Some have played with the idea of data companies paying people directly and individually for the information gathered and some companies even create apps that do exactly that. But this is not a practical approach in our opinion. If companies such as Google or FB would pay people a portion of their profit per user, the amounts would be small. Profits are typically from 3 dollars and up to 40 dollars per user (simple revenue less costs for the big known companies) per year. That would hardly benefit anyone personally in a significant way with exception of the poorest of the poor.
By treating data as natural resource, we allow national and supra-national governments a legal framework that will require these companies to pay for the data they extract. Just as Shell or Exon pay governments everywhere in the world a fee per extracted gas or oil barrel, Google would pay governments per extracted bit, byte or megabyte extracted. But not only Google or bol.com should pay. Any entity gathering data for commercial uses should pay for it. Universities, hospitals or various other state and non profit entities could possibly get it back as a form of subsidy. Commercial, for profit entities, would pay an agreed amount of money per agreed quantity of data they gather. All to be determined with exploitation agreements and set a solid legal framework.
It would of course have the effect of making data giants less profitable but that is after having benefited practically for free for almost two decades. The proceeds can be handled in different ways. A sovereign fund such as Norway’s for example is the ideal solution in our opinion but each territorial entity would need to decide for itself of course. It can serve to finance the green transition, education, set aside for calamities or any number of purposes that serve the common good of the people and entities creating the data.
The next step is to find, create and define a legal framework that would allow that. Laws that would define data as a natural resource may be the first step. Others requiring payment for such resources and mechanisms to set prices and fees.
In addition, making companies pay for the data they gather will have other effects. With the right price, companies will no longer gather everything without distinction but only that which they truly need to provide the services they want to offer. It would mean possibly less profits and less political power to influence decision makers.
It is time to find a definition of the ownership of data. And do it in a way that benefits the “workers”, those that generate the data, in a fair way.
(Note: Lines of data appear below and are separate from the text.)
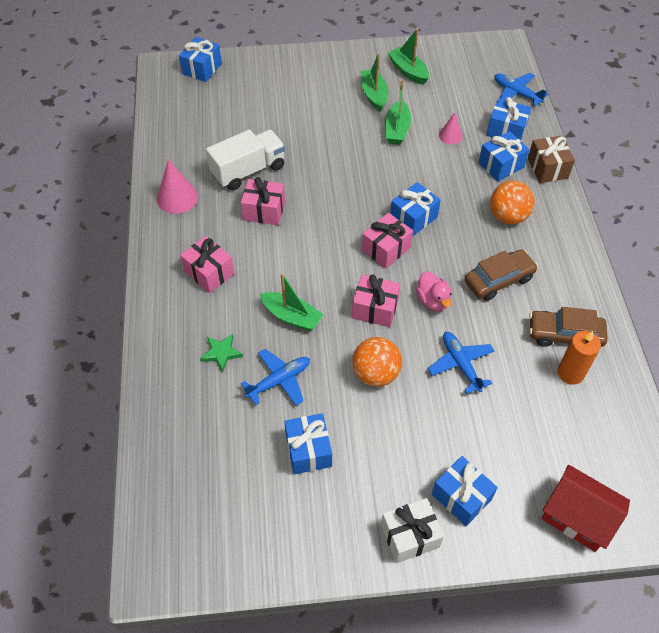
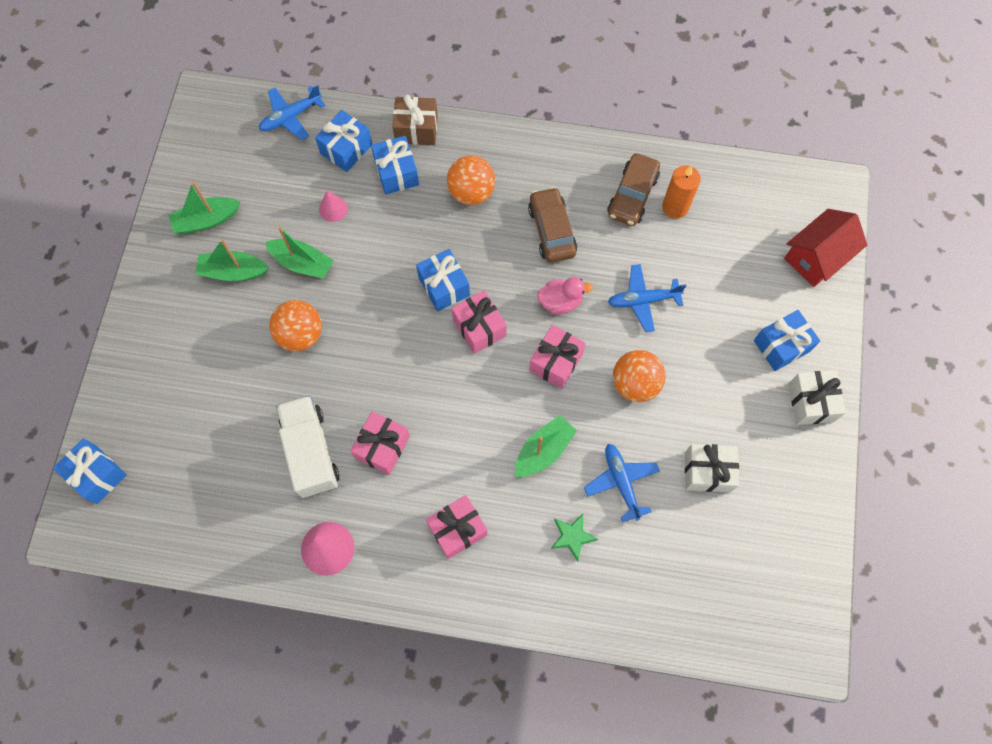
camera: 75 degrees left, 15 degrees up
blue gift [284,413,332,474] -> white gift [685,444,739,492]
none -> orange ball [269,300,322,351]

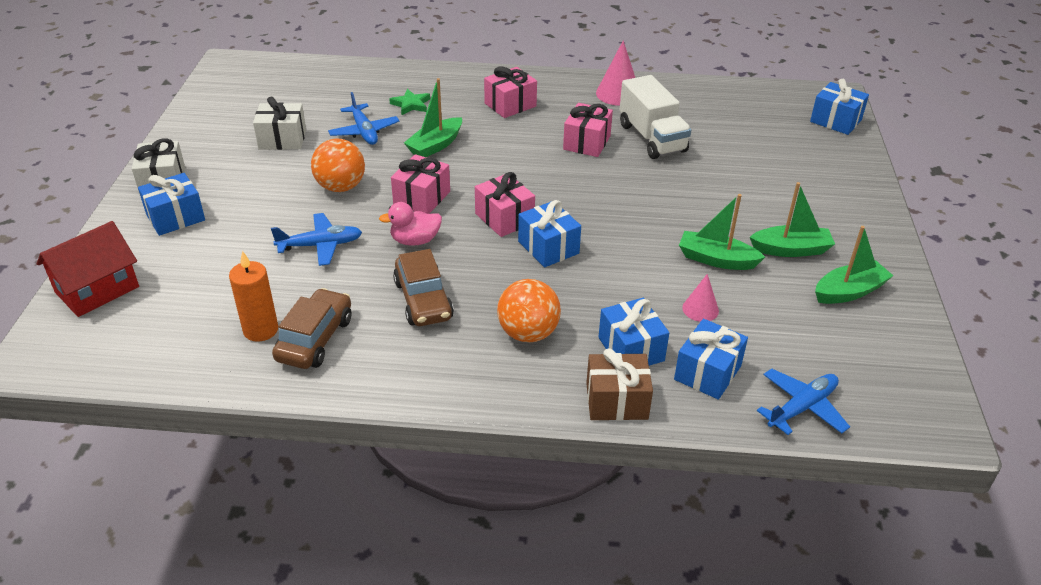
camera: 175 degrees right, 30 degrees down
orange ball [269,300,322,351] -> none

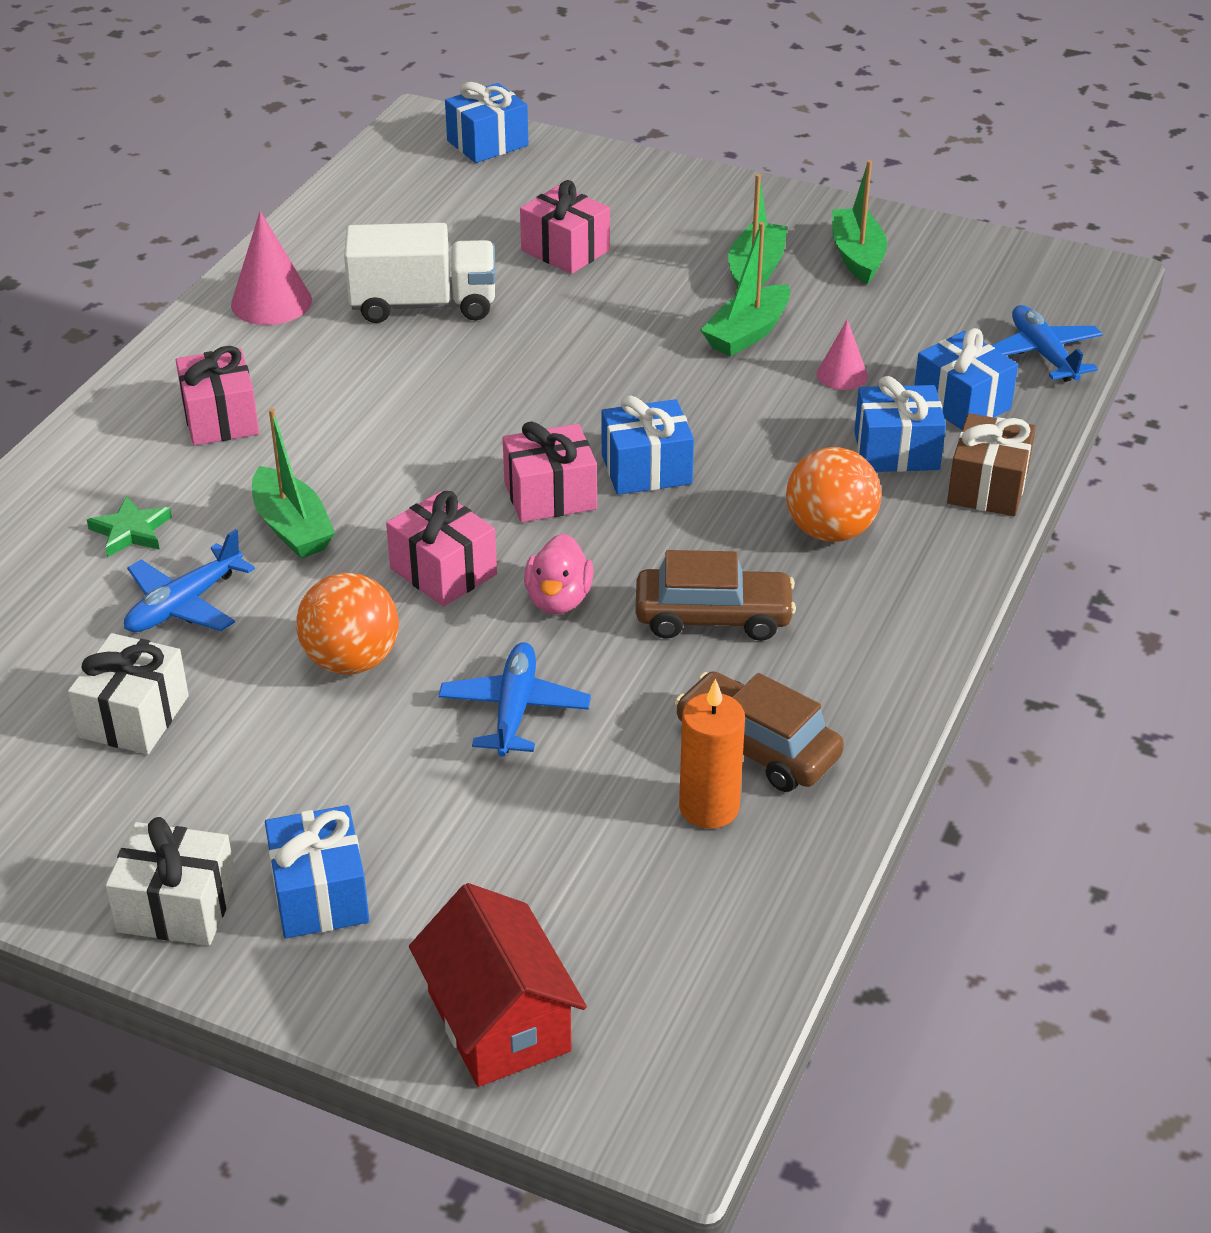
camera: 70 degrees left, 0 degrees up
blue plane [328,92,399,145] -> blue plane turned 135 degrees clockwise [124,529,255,632]
pink gift [563,103,613,157] -> pink gift moved to [520,180,610,274]

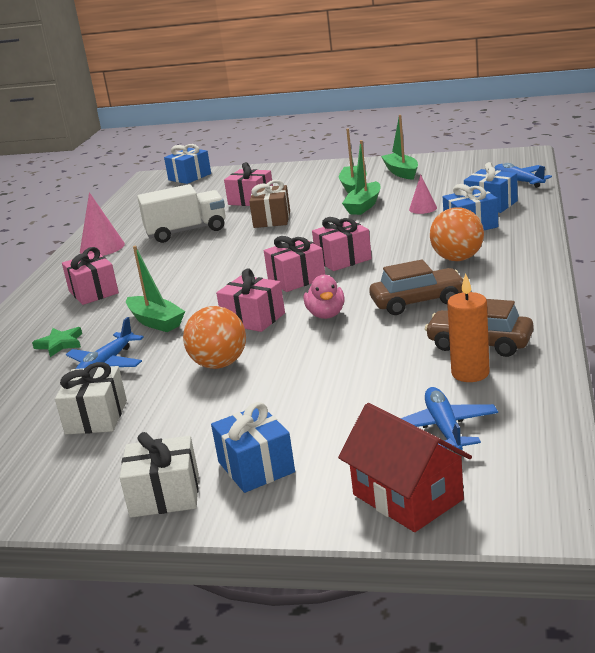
camera: 10 degrees left, 15 degrees down
blue plane [439,642,591,757] -> blue plane moved to [400,387,498,453]
blue gift [602,395,694,495] -> pink gift [312,217,372,271]
brown gift [947,413,1036,516] -> brown gift moved to [249,180,290,228]

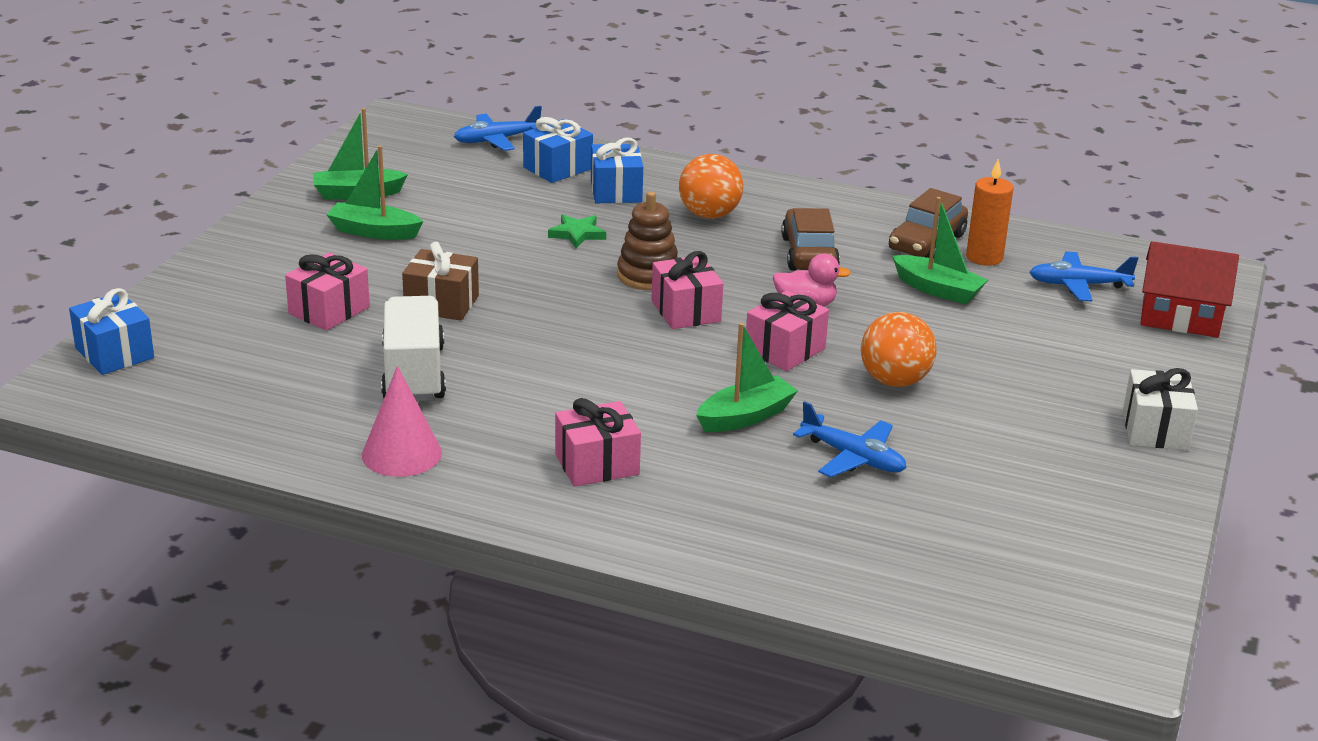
camera: 85 degrees left, 5 degrees up
green star [32,327,82,357] -> green star moved to [548,214,606,248]
white gift [55,362,127,435] -> none
blue gift [211,402,295,493] -> none
pink gift [312,217,372,271] -> brown stacking toy [617,192,678,290]
red house [338,403,472,532] -> red house turned 45 degrees clockwise [1141,241,1239,337]
green boat [342,140,380,215] -> green boat moved to [892,197,988,305]
pink cone [409,175,437,214] -> none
We also need to explore the technical possibilities and obstacles in measuring quantities of data. We need to decide at what point in the transmission process is data considered as extracted and to be paid for. It should also be decided free from lobbyists and the influence of current beneficiaries. Possibly on EU, US, African Union or ASEAN levels. Entities large enough not to bend in front of special interest. The legal framework could help find and direct and fair evaluation that will allow data companies to keep developing new services while making sure it is not a free ride.